Research donated to JGSGW includes Poch's meticulously organized photos, letters, surveys and other items. After his death in December 2003, his family hastily gathered together his personal belongings, including his research binders and boxes, and stored them in his sister's Gaithersburg home.
JGSGW member Ernie Fine knew Poch and had discussed the Arlington project with him; he arranged for the transfer of the materials.
The society's first Cemetery Project (1988-1992) indexed and researched two of the oldest Jewish cemeteries in the nation’s capital: Macpelah, the old cemetery of Washington Hebrew Congregation's old cemetery and the old cemetery of Adas Israel Congregation on Alabama Avenue in the southeast part of the city. This research was submitted to the Jewish Online Worldwide Burial Registry (JOWBR).
In December 2007, JGSGW launched their second Cemetery Research Project, with the goal of indexing all Jewish grave sites in the greater Washington DC area.
As part of the new project, JGSGW volunteers will visit the cemeteries and photograph the tombstones, gleaning from them and other sources, the information in the inscription, including the deceased's Hebrew name and his or her father’s name, if included.
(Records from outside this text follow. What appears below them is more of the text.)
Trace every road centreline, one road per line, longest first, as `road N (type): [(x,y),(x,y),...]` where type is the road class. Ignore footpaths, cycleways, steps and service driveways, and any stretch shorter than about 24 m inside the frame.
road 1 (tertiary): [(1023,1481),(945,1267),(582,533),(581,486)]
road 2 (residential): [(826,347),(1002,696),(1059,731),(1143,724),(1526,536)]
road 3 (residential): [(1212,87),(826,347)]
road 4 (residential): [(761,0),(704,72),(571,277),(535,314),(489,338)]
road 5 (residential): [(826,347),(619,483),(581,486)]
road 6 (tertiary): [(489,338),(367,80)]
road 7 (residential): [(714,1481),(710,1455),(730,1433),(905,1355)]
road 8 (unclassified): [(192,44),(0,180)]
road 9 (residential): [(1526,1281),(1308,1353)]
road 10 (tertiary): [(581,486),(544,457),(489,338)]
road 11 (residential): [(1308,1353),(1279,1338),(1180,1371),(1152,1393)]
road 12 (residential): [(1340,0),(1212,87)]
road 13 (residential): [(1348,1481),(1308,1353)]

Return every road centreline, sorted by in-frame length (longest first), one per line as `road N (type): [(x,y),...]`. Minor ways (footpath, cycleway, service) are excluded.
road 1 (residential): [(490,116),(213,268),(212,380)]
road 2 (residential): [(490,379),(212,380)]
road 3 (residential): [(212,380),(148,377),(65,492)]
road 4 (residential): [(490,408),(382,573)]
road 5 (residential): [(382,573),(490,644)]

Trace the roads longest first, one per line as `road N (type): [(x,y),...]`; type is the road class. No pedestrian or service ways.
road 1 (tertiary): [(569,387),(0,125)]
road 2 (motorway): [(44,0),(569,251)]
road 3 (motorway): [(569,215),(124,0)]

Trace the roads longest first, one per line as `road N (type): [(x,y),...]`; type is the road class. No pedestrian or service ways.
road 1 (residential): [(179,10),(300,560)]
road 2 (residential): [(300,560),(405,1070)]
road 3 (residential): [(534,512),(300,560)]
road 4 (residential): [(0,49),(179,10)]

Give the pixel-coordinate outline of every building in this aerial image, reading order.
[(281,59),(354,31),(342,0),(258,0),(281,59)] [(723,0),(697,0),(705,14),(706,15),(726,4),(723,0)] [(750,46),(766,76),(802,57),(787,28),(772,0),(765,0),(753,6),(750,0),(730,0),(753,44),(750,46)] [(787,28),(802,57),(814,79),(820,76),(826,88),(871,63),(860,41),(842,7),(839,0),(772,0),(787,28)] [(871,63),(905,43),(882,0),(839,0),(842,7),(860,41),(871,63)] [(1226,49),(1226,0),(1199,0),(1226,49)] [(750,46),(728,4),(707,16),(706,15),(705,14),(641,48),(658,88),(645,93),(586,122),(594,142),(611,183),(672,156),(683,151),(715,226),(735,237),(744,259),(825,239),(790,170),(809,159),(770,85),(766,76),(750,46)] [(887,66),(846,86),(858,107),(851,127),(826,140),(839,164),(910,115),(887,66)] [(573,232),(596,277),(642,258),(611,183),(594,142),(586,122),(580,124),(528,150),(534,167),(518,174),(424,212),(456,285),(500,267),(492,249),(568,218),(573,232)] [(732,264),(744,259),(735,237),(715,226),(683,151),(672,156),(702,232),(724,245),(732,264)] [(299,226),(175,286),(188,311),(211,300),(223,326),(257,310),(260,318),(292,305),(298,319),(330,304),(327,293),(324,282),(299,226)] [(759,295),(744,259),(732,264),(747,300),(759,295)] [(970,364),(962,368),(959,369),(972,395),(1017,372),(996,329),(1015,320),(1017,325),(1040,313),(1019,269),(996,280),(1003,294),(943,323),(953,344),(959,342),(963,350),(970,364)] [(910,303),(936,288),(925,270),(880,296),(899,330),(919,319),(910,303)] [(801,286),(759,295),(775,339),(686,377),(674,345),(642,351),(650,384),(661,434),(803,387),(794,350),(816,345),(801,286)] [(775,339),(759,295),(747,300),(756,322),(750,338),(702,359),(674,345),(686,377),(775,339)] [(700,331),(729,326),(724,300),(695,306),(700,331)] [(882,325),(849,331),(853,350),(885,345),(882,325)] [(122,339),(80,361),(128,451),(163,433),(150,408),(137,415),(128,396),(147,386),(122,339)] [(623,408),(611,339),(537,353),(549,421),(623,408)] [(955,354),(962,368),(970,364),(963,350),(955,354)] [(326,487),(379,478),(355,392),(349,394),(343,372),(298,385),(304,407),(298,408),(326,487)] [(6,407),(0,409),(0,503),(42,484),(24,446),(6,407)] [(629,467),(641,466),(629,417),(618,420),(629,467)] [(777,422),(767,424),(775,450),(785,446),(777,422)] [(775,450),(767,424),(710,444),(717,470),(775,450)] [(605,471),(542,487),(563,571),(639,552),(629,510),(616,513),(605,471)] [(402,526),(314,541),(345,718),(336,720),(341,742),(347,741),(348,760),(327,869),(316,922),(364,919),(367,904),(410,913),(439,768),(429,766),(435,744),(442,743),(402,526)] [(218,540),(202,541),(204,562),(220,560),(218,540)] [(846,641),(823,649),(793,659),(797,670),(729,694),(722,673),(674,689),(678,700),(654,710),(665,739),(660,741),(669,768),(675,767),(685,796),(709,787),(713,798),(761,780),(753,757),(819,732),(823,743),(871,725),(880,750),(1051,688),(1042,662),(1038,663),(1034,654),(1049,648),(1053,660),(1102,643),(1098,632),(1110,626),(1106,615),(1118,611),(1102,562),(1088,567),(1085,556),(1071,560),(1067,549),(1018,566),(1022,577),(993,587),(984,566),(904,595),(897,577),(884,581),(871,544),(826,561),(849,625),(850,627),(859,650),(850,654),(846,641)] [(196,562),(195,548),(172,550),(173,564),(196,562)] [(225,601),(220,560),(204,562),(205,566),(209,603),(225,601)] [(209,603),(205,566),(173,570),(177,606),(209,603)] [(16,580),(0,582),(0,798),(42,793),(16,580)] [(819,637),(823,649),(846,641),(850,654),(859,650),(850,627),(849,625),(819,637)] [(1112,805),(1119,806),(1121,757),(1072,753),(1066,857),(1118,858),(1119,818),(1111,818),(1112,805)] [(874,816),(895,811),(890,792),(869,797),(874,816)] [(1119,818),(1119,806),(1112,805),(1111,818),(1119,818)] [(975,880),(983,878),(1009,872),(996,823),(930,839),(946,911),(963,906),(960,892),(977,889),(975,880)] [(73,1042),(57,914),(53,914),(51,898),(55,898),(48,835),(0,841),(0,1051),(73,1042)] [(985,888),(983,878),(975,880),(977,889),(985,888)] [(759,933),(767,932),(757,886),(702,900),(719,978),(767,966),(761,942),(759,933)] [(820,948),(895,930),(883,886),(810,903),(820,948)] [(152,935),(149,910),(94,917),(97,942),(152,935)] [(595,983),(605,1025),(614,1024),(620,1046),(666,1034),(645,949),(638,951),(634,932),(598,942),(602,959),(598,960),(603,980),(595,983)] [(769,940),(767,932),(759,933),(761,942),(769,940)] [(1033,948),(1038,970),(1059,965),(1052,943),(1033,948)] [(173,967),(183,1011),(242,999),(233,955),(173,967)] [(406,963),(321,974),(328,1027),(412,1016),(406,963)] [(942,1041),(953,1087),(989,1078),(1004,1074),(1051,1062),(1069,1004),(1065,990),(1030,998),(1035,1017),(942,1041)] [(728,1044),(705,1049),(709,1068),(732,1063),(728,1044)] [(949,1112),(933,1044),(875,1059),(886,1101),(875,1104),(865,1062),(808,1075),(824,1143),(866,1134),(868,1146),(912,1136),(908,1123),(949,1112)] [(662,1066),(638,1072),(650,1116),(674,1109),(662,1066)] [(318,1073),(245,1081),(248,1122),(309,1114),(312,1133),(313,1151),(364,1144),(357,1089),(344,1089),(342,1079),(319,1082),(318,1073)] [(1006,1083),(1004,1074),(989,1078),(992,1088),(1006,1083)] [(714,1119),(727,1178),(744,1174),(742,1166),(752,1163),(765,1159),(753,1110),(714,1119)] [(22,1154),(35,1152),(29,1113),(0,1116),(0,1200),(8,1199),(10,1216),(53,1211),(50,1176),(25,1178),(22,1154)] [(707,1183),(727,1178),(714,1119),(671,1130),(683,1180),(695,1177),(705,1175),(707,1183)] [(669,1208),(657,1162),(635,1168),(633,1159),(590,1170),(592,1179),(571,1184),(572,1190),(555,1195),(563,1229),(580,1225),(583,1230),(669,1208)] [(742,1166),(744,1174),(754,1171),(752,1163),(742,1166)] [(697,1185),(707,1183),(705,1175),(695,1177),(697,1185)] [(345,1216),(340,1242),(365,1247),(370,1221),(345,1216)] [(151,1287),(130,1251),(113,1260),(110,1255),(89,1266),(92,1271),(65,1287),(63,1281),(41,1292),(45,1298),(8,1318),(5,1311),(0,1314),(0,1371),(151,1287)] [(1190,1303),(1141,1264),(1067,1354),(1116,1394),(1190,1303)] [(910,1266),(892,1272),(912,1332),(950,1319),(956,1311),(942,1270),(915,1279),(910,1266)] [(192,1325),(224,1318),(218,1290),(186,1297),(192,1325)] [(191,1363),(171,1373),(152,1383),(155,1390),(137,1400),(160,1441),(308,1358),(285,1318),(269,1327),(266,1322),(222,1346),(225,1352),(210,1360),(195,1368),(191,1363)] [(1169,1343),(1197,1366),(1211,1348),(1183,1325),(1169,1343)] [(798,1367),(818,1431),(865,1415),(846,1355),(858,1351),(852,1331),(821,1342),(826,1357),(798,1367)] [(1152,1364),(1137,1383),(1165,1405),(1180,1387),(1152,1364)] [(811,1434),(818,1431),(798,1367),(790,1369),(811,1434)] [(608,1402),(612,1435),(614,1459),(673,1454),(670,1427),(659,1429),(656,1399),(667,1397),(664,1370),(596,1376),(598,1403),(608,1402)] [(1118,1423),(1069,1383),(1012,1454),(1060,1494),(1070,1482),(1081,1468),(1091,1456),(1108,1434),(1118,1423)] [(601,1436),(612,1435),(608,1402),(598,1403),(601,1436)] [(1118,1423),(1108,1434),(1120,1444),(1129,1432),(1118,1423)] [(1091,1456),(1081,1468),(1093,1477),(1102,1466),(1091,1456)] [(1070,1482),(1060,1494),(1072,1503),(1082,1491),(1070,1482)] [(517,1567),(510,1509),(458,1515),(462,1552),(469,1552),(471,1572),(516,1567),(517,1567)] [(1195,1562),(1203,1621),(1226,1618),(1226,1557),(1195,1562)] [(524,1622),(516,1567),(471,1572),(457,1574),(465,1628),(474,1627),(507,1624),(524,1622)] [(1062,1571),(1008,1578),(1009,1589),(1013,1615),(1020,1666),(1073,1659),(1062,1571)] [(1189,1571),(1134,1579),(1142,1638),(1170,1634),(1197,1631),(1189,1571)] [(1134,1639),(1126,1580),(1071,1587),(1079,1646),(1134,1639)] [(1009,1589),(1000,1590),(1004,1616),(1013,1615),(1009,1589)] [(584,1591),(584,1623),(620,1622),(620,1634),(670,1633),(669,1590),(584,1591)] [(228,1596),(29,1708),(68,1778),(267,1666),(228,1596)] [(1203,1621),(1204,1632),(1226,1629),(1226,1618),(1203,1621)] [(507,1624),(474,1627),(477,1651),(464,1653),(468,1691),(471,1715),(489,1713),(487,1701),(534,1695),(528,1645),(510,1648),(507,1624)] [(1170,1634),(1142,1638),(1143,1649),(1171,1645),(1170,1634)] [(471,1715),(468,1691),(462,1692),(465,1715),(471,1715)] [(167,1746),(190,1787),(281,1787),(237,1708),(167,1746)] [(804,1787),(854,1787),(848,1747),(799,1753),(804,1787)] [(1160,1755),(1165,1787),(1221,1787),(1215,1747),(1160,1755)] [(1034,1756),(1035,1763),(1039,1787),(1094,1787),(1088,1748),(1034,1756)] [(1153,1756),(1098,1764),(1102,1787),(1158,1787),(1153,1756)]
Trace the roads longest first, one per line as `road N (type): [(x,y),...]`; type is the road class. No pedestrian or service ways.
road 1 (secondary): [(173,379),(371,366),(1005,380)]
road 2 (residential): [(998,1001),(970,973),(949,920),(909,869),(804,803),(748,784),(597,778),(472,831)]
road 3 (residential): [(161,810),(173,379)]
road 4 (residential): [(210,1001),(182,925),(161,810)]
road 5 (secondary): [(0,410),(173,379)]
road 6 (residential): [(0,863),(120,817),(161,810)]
Plans are being formalized as to how the ANC research materials will be presented, but the target date for the project completion is July 2011, when the JGSGW will host the 31st IAJGS International Conference of Jewish Genealogy.
According to the Arlington National Cemetery website:
In Section 13 there are five Jewish soldiers who fought and died during the Civil War serving in the Union Army.
At the outbreak of the Civil War in 1861 -- which saw brother against brother as well as Jew against Jew -- there were 150,000 Jews in the United States. Three thousand fought on the side of the Confederacy and 6,700 for the Union.